[Start of section]
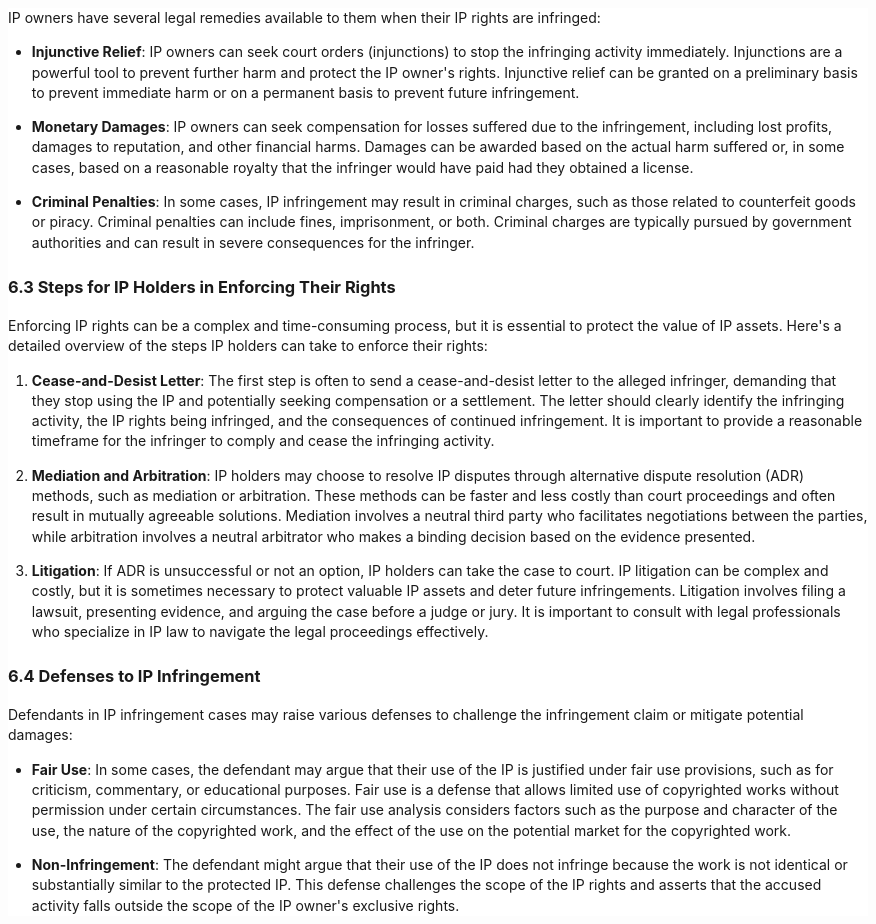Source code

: IP owners have several legal remedies available to them when their IP rights are infringed:

- **Injunctive Relief**: IP owners can seek court orders (injunctions) to stop the infringing activity immediately. Injunctions are a powerful tool to prevent further harm and protect the IP owner's rights. Injunctive relief can be granted on a preliminary basis to prevent immediate harm or on a permanent basis to prevent future infringement.

- **Monetary Damages**: IP owners can seek compensation for losses suffered due to the infringement, including lost profits, damages to reputation, and other financial harms. Damages can be awarded based on the actual harm suffered or, in some cases, based on a reasonable royalty that the infringer would have paid had they obtained a license.

- **Criminal Penalties**: In some cases, IP infringement may result in criminal charges, such as those related to counterfeit goods or piracy. Criminal penalties can include fines, imprisonment, or both. Criminal charges are typically pursued by government authorities and can result in severe consequences for the infringer.

### 6.3 Steps for IP Holders in Enforcing Their Rights

Enforcing IP rights can be a complex and time-consuming process, but it is essential to protect the value of IP assets. Here's a detailed overview of the steps IP holders can take to enforce their rights:

1. **Cease-and-Desist Letter**: The first step is often to send a cease-and-desist letter to the alleged infringer, demanding that they stop using the IP and potentially seeking compensation or a settlement. The letter should clearly identify the infringing activity, the IP rights being infringed, and the consequences of continued infringement. It is important to provide a reasonable timeframe for the infringer to comply and cease the infringing activity.

2. **Mediation and Arbitration**: IP holders may choose to resolve IP disputes through alternative dispute resolution (ADR) methods, such as mediation or arbitration. These methods can be faster and less costly than court proceedings and often result in mutually agreeable solutions. Mediation involves a neutral third party who facilitates negotiations between the parties, while arbitration involves a neutral arbitrator who makes a binding decision based on the evidence presented.

3. **Litigation**: If ADR is unsuccessful or not an option, IP holders can take the case to court. IP litigation can be complex and costly, but it is sometimes necessary to protect valuable IP assets and deter future infringements. Litigation involves filing a lawsuit, presenting evidence, and arguing the case before a judge or jury. It is important to consult with legal professionals who specialize in IP law to navigate the legal proceedings effectively.

### 6.4 Defenses to IP Infringement

Defendants in IP infringement cases may raise various defenses to challenge the infringement claim or mitigate potential damages:

- **Fair Use**: In some cases, the defendant may argue that their use of the IP is justified under fair use provisions, such as for criticism, commentary, or educational purposes. Fair use is a defense that allows limited use of copyrighted works without permission under certain circumstances. The fair use analysis considers factors such as the purpose and character of the use, the nature of the copyrighted work, and the effect of the use on the potential market for the copyrighted work.

- **Non-Infringement**: The defendant might argue that their use of the IP does not infringe because the work is not identical or substantially similar to the protected IP. This defense challenges the scope of the IP rights and asserts that the accused activity falls outside the scope of the IP owner's exclusive rights.
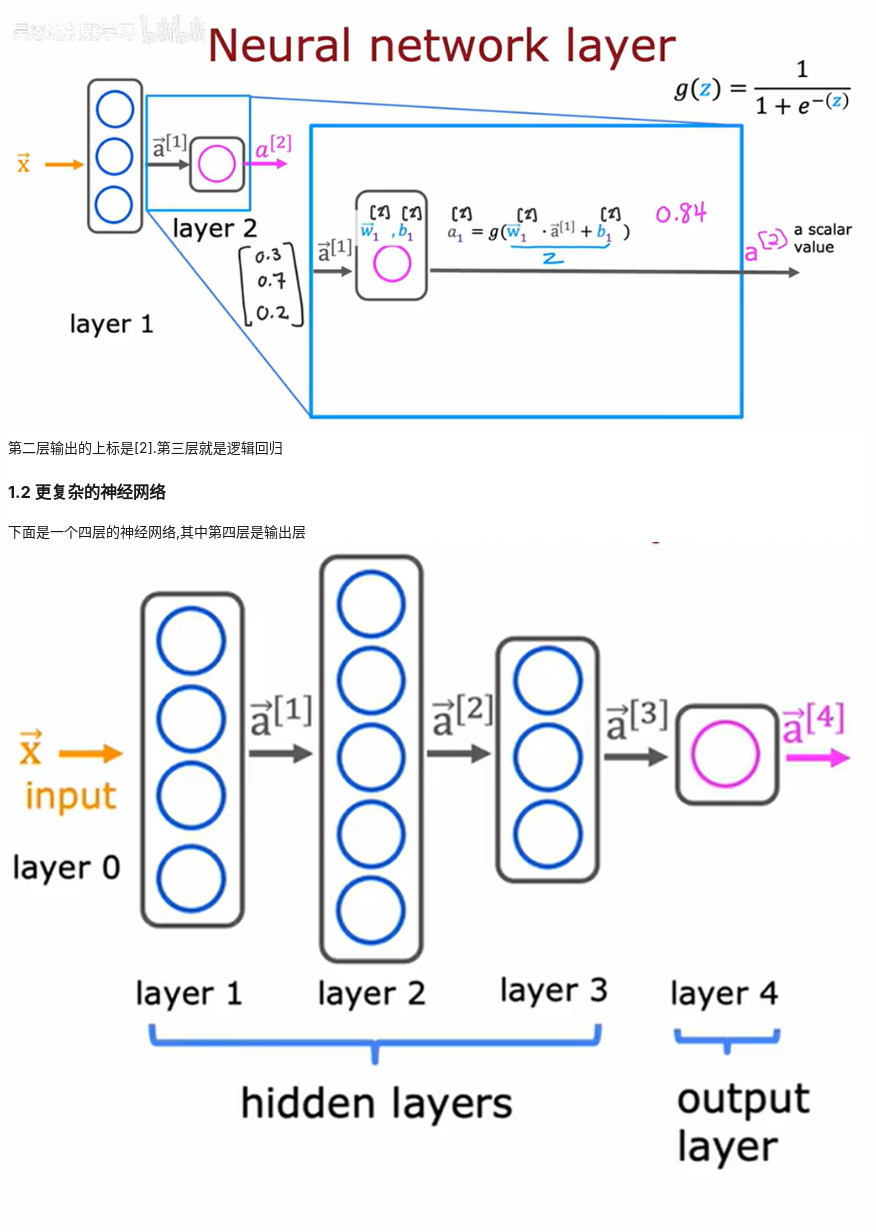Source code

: ![第二层](img/in-post/post-mlnote/image-11.png)
第二层输出的上标是$[2]$.第三层就是逻辑回归

### 1.2 更复杂的神经网络
下面是一个四层的神经网络,其中第四层是输出层
![更复杂的神经网络](img/in-post/post-mlnote/image-12.png)
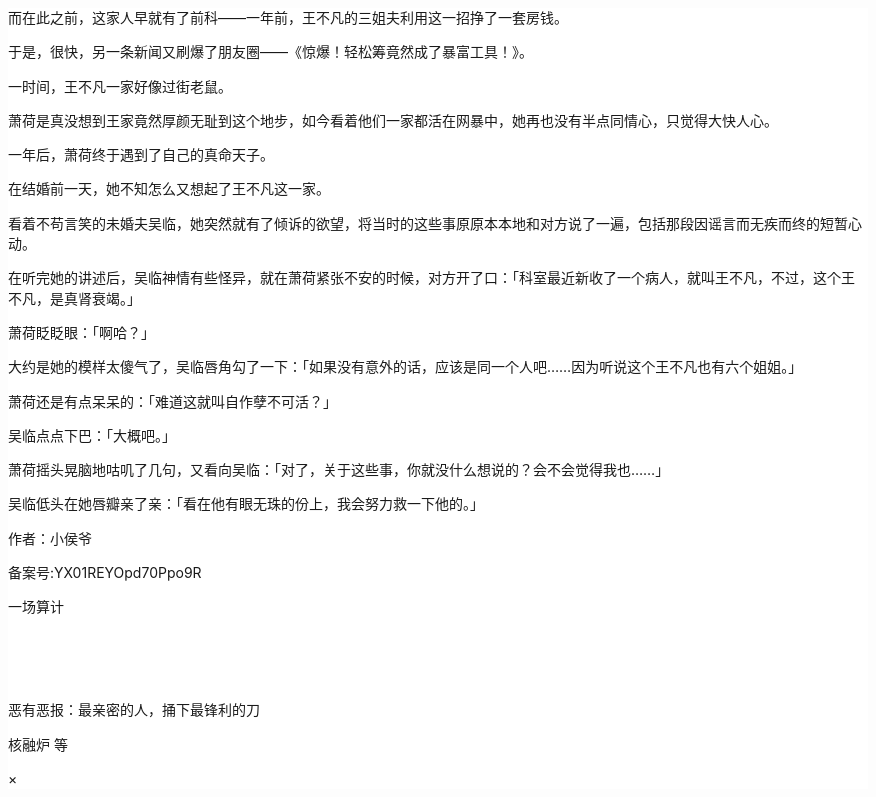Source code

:  <p>而在此之前，这家人早就有了前科——一年前，王不凡的三姐夫利用这一招挣了一套房钱。</p>
 <p>于是，很快，另一条新闻又刷爆了朋友圈——《惊爆！轻松筹竟然成了暴富工具！》。</p>
 <p>一时间，王不凡一家好像过街老鼠。</p>
 <p>萧荷是真没想到王家竟然厚颜无耻到这个地步，如今看着他们一家都活在网暴中，她再也没有半点同情心，只觉得大快人心。</p>
 <p>一年后，萧荷终于遇到了自己的真命天子。</p>
 <p>在结婚前一天，她不知怎么又想起了王不凡这一家。</p>
 <p>看着不苟言笑的未婚夫吴临，她突然就有了倾诉的欲望，将当时的这些事原原本本地和对方说了一遍，包括那段因谣言而无疾而终的短暂心动。</p>
 <p>在听完她的讲述后，吴临神情有些怪异，就在萧荷紧张不安的时候，对方开了口：「科室最近新收了一个病人，就叫王不凡，不过，这个王不凡，是真肾衰竭。」</p>
 <p>萧荷眨眨眼：「啊哈？」</p>
 <p>大约是她的模样太傻气了，吴临唇角勾了一下：「如果没有意外的话，应该是同一个人吧……因为听说这个王不凡也有六个姐姐。」</p>
 <p>萧荷还是有点呆呆的：「难道这就叫自作孽不可活？」</p>
 <p>吴临点点下巴：「大概吧。」</p>
 <p>萧荷摇头晃脑地咕叽了几句，又看向吴临：「对了，关于这些事，你就没什么想说的？会不会觉得我也……」</p>
 <p>吴临低头在她唇瓣亲了亲：「看在他有眼无珠的份上，我会努力救一下他的。」</p>
 <p>作者：小侯爷</p>
 <p>备案号:YX01REYOpd70Ppo9R</p>
 <p>一场算计</p>
 <p>​</p>
 <p>​</p>
 <p>恶有恶报：最亲密的人，捅下最锋利的刀</p>
 <p>核融炉 等</p>
 <p>×</p>
</div>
[End of section]
JOB ITEM: Set down, word for word, all the source text in the records above, leaving out the pictures.

ANSWER BOX:
Source code

: IP owners have several legal remedies available to them when their IP rights are infringed:

- **Injunctive Relief**: IP owners can seek court orders (injunctions) to stop the infringing activity immediately. Injunctions are a powerful tool to prevent further harm and protect the IP owner's rights. Injunctive relief can be granted on a preliminary basis to prevent immediate harm or on a permanent basis to prevent future infringement.

- **Monetary Damages**: IP owners can seek compensation for losses suffered due to the infringement, including lost profits, damages to reputation, and other financial harms. Damages can be awarded based on the actual harm suffered or, in some cases, based on a reasonable royalty that the infringer would have paid had they obtained a license.

- **Criminal Penalties**: In some cases, IP infringement may result in criminal charges, such as those related to counterfeit goods or piracy. Criminal penalties can include fines, imprisonment, or both. Criminal charges are typically pursued by government authorities and can result in severe consequences for the infringer.

### 6.3 Steps for IP Holders in Enforcing Their Rights

Enforcing IP rights can be a complex and time-consuming process, but it is essential to protect the value of IP assets. Here's a detailed overview of the steps IP holders can take to enforce their rights:

1. **Cease-and-Desist Letter**: The first step is often to send a cease-and-desist letter to the alleged infringer, demanding that they stop using the IP and potentially seeking compensation or a settlement. The letter should clearly identify the infringing activity, the IP rights being infringed, and the consequences of continued infringement. It is important to provide a reasonable timeframe for the infringer to comply and cease the infringing activity.

2. **Mediation and Arbitration**: IP holders may choose to resolve IP disputes through alternative dispute resolution (ADR) methods, such as mediation or arbitration. These methods can be faster and less costly than court proceedings and often result in mutually agreeable solutions. Mediation involves a neutral third party who facilitates negotiations between the parties, while arbitration involves a neutral arbitrator who makes a binding decision based on the evidence presented.

3. **Litigation**: If ADR is unsuccessful or not an option, IP holders can take the case to court. IP litigation can be complex and costly, but it is sometimes necessary to protect valuable IP assets and deter future infringements. Litigation involves filing a lawsuit, presenting evidence, and arguing the case before a judge or jury. It is important to consult with legal professionals who specialize in IP law to navigate the legal proceedings effectively.

### 6.4 Defenses to IP Infringement

Defendants in IP infringement cases may raise various defenses to challenge the infringement claim or mitigate potential damages:

- **Fair Use**: In some cases, the defendant may argue that their use of the IP is justified under fair use provisions, such as for criticism, commentary, or educational purposes. Fair use is a defense that allows limited use of copyrighted works without permission under certain circumstances. The fair use analysis considers factors such as the purpose and character of the use, the nature of the copyrighted work, and the effect of the use on the potential market for the copyrighted work.

- **Non-Infringement**: The defendant might argue that their use of the IP does not infringe because the work is not identical or substantially similar to the protected IP. This defense challenges the scope of the IP rights and asserts that the accused activity falls outside the scope of the IP owner's exclusive rights.
Source code

: ![第二层](img/in-post/post-mlnote/image-11.png)
第二层输出的上标是$[2]$.第三层就是逻辑回归

### 1.2 更复杂的神经网络
下面是一个四层的神经网络,其中第四层是输出层
![更复杂的神经网络](img/in-post/post-mlnote/image-12.png)
Source code

:  <p>而在此之前，这家人早就有了前科——一年前，王不凡的三姐夫利用这一招挣了一套房钱。</p>
 <p>于是，很快，另一条新闻又刷爆了朋友圈——《惊爆！轻松筹竟然成了暴富工具！》。</p>
 <p>一时间，王不凡一家好像过街老鼠。</p>
 <p>萧荷是真没想到王家竟然厚颜无耻到这个地步，如今看着他们一家都活在网暴中，她再也没有半点同情心，只觉得大快人心。</p>
 <p>一年后，萧荷终于遇到了自己的真命天子。</p>
 <p>在结婚前一天，她不知怎么又想起了王不凡这一家。</p>
 <p>看着不苟言笑的未婚夫吴临，她突然就有了倾诉的欲望，将当时的这些事原原本本地和对方说了一遍，包括那段因谣言而无疾而终的短暂心动。</p>
 <p>在听完她的讲述后，吴临神情有些怪异，就在萧荷紧张不安的时候，对方开了口：「科室最近新收了一个病人，就叫王不凡，不过，这个王不凡，是真肾衰竭。」</p>
 <p>萧荷眨眨眼：「啊哈？」</p>
 <p>大约是她的模样太傻气了，吴临唇角勾了一下：「如果没有意外的话，应该是同一个人吧……因为听说这个王不凡也有六个姐姐。」</p>
 <p>萧荷还是有点呆呆的：「难道这就叫自作孽不可活？」</p>
 <p>吴临点点下巴：「大概吧。」</p>
 <p>萧荷摇头晃脑地咕叽了几句，又看向吴临：「对了，关于这些事，你就没什么想说的？会不会觉得我也……」</p>
 <p>吴临低头在她唇瓣亲了亲：「看在他有眼无珠的份上，我会努力救一下他的。」</p>
 <p>作者：小侯爷</p>
 <p>备案号:YX01REYOpd70Ppo9R</p>
 <p>一场算计</p>
 <p>​</p>
 <p>​</p>
 <p>恶有恶报：最亲密的人，捅下最锋利的刀</p>
 <p>核融炉 等</p>
 <p>×</p>
</div>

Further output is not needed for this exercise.